Ogres are like files -- they have layers!
We are given an image called shrek.jpg but if you rename the file to shrek.txt and view it, you can see at the very end it isn't just a jpg file. You can also use a tool like binwalk. After installing binwalk via a package manager, run the command binwalk shrek.jpg
. You should get the following output:
DECIMAL HEXADECIMAL DESCRIPTION
--------------------------------------------------------------------------------
0 0x0 JPEG image data, JFIF standard 1.01
275566 0x4346E 7-zip archive data, version 0.4
Now we have to extract the zip file from the jpg.
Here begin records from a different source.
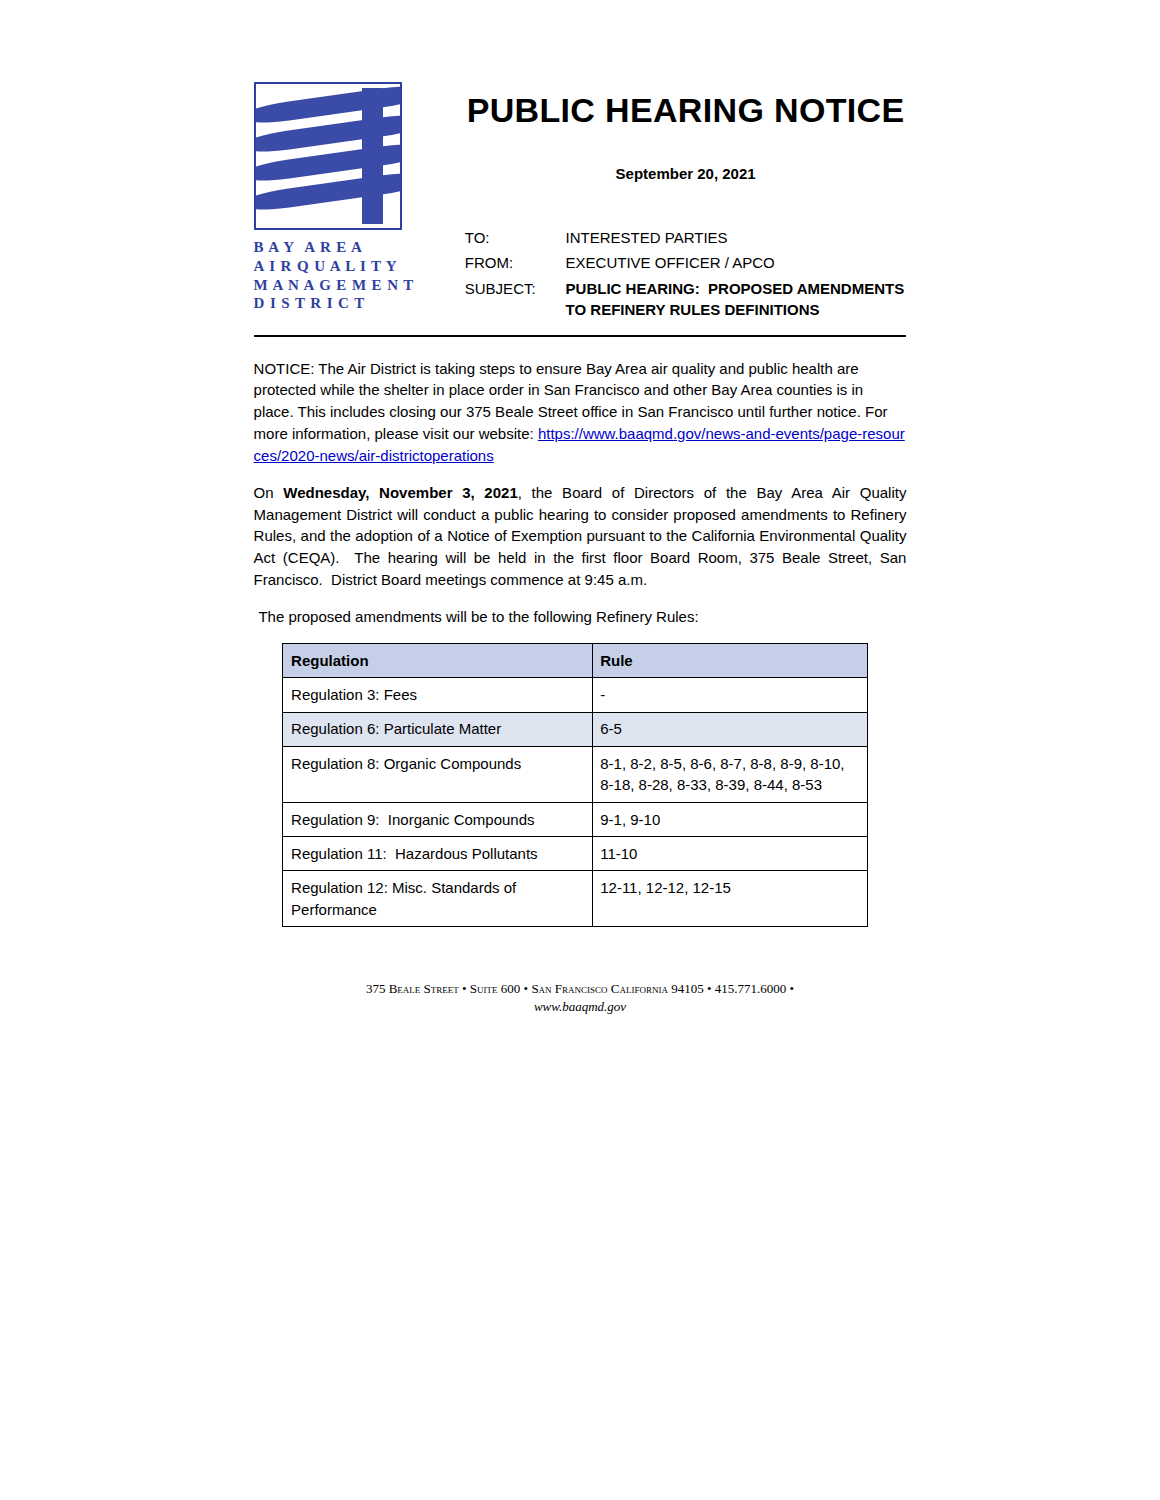B A Y A R E A
A I R Q U A L I T Y
M A N A G E M E N T
D I S T R I C T
PUBLIC HEARING NOTICE
September 20, 2021
| TO: | INTERESTED PARTIES |
| FROM: | EXECUTIVE OFFICER / APCO |
| SUBJECT: | PUBLIC HEARING: PROPOSED AMENDMENTS TO REFINERY RULES DEFINITIONS |
NOTICE: The Air District is taking steps to ensure Bay Area air quality and public health are protected while the shelter in place order in San Francisco and other Bay Area counties is in place. This includes closing our 375 Beale Street office in San Francisco until further notice. For more information, please visit our website: https://www.baaqmd.gov/news-and-events/page-resources/2020-news/air-districtoperations
On Wednesday, November 3, 2021, the Board of Directors of the Bay Area Air Quality Management District will conduct a public hearing to consider proposed amendments to Refinery Rules, and the adoption of a Notice of Exemption pursuant to the California Environmental Quality Act (CEQA). The hearing will be held in the first floor Board Room, 375 Beale Street, San Francisco. District Board meetings commence at 9:45 a.m.
The proposed amendments will be to the following Refinery Rules:
| Regulation | Rule |
| --- | --- |
| Regulation 3: Fees | - |
| Regulation 6: Particulate Matter | 6-5 |
| Regulation 8: Organic Compounds | 8-1, 8-2, 8-5, 8-6, 8-7, 8-8, 8-9, 8-10, 8-18, 8-28, 8-33, 8-39, 8-44, 8-53 |
| Regulation 9: Inorganic Compounds | 9-1, 9-10 |
| Regulation 11: Hazardous Pollutants | 11-10 |
| Regulation 12: Misc. Standards of Performance | 12-11, 12-12, 12-15 |
375 Beale Street • Suite 600 • San Francisco California 94105 • 415.771.6000 •
www.baaqmd.gov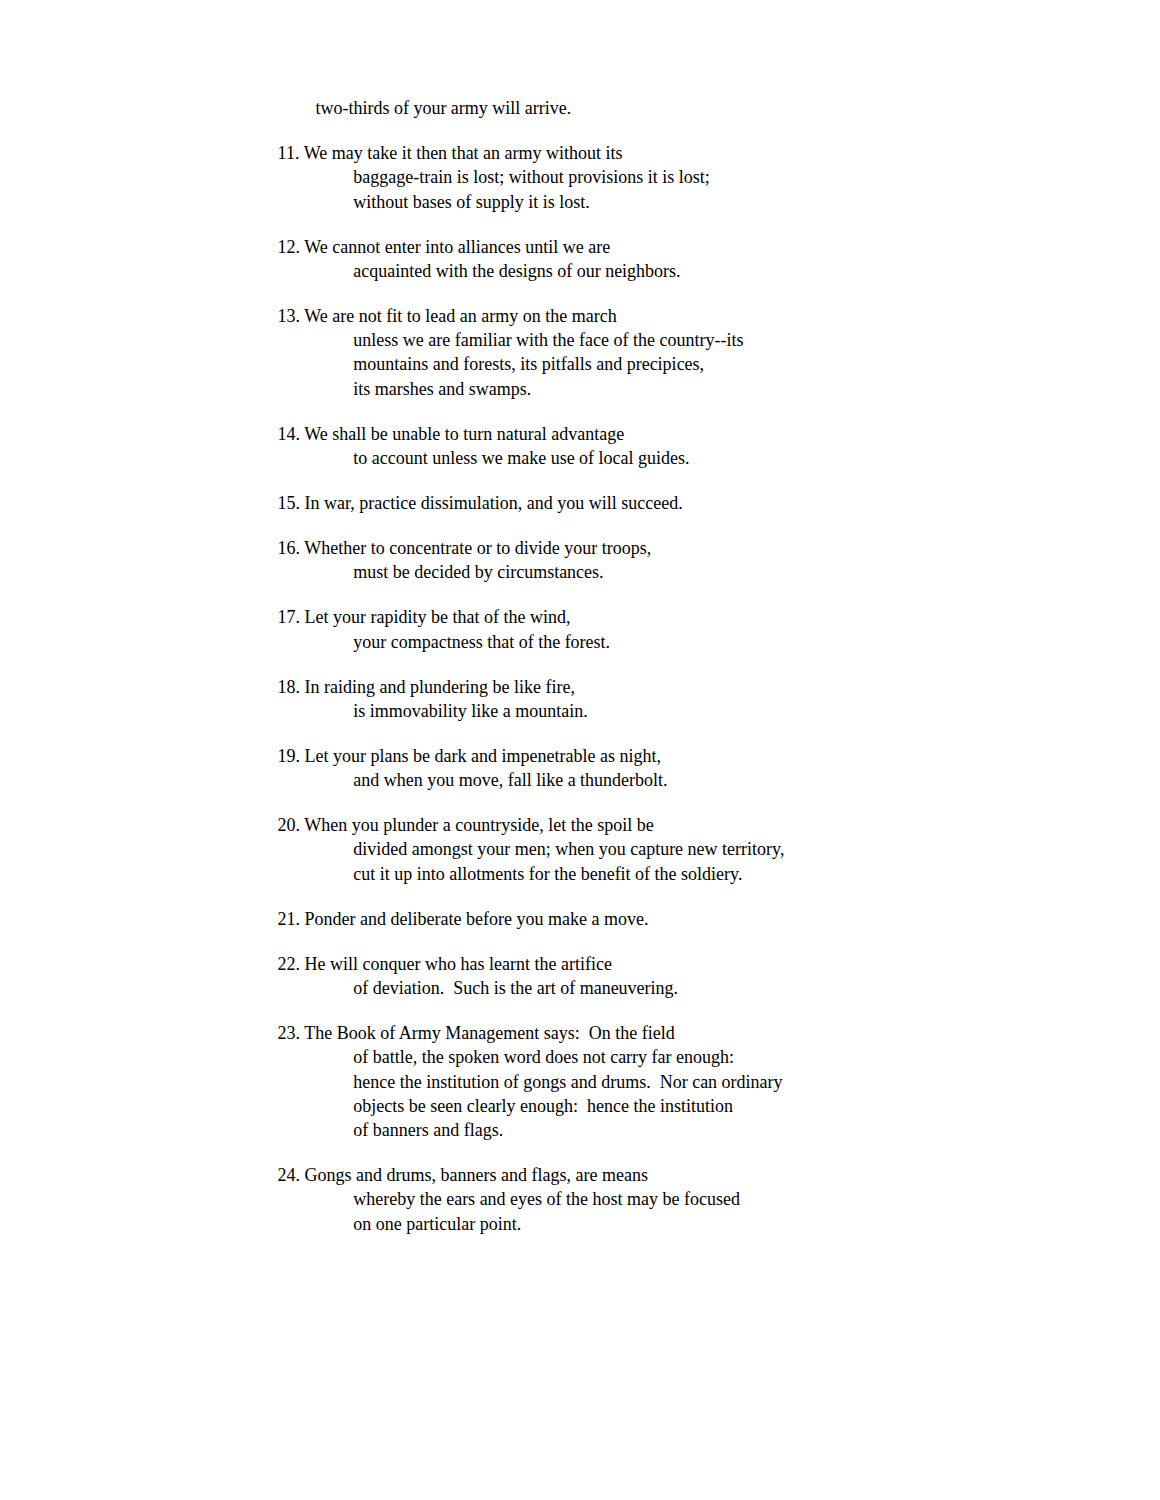two-thirds of your army will arrive.
11. We may take it then that an army without its baggage-train is lost; without provisions it is lost; without bases of supply it is lost.
12. We cannot enter into alliances until we are acquainted with the designs of our neighbors.
13. We are not fit to lead an army on the march unless we are familiar with the face of the country--its mountains and forests, its pitfalls and precipices, its marshes and swamps.
14. We shall be unable to turn natural advantage to account unless we make use of local guides.
15. In war, practice dissimulation, and you will succeed.
16. Whether to concentrate or to divide your troops, must be decided by circumstances.
17. Let your rapidity be that of the wind, your compactness that of the forest.
18. In raiding and plundering be like fire, is immovability like a mountain.
19. Let your plans be dark and impenetrable as night, and when you move, fall like a thunderbolt.
20. When you plunder a countryside, let the spoil be divided amongst your men; when you capture new territory, cut it up into allotments for the benefit of the soldiery.
21. Ponder and deliberate before you make a move.
22. He will conquer who has learnt the artifice of deviation. Such is the art of maneuvering.
23. The Book of Army Management says: On the field of battle, the spoken word does not carry far enough: hence the institution of gongs and drums. Nor can ordinary objects be seen clearly enough: hence the institution of banners and flags.
24. Gongs and drums, banners and flags, are means whereby the ears and eyes of the host may be focused on one particular point.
To do this use the following command: dd if=shrek.jpg bs=1 skip=275566 of=stuff.zip
. This takes the file shrek.jpg, skips to the decimal position 275566 where the zip file starts that was given to us by binwalk, and puts it into a file called stuff.zip with a block size of 1. Then if you open stuff.zip you should see flag.tar.gz, if you untar that file using tar xvzf flag.tar.gz
or by clicking on it you should get flag.cpio. Unzip that and you should get flag.imza, unzip that and you should get a file named flag. If you run binwalk on it you can see it is a bzip2 file. Unzip that file, and you get flag1.txt. Well we have to decompress it, so install bzip2 from your package manager, and run bzip2 -d flag1.txt
. Open the resulting file, and you should get the flag!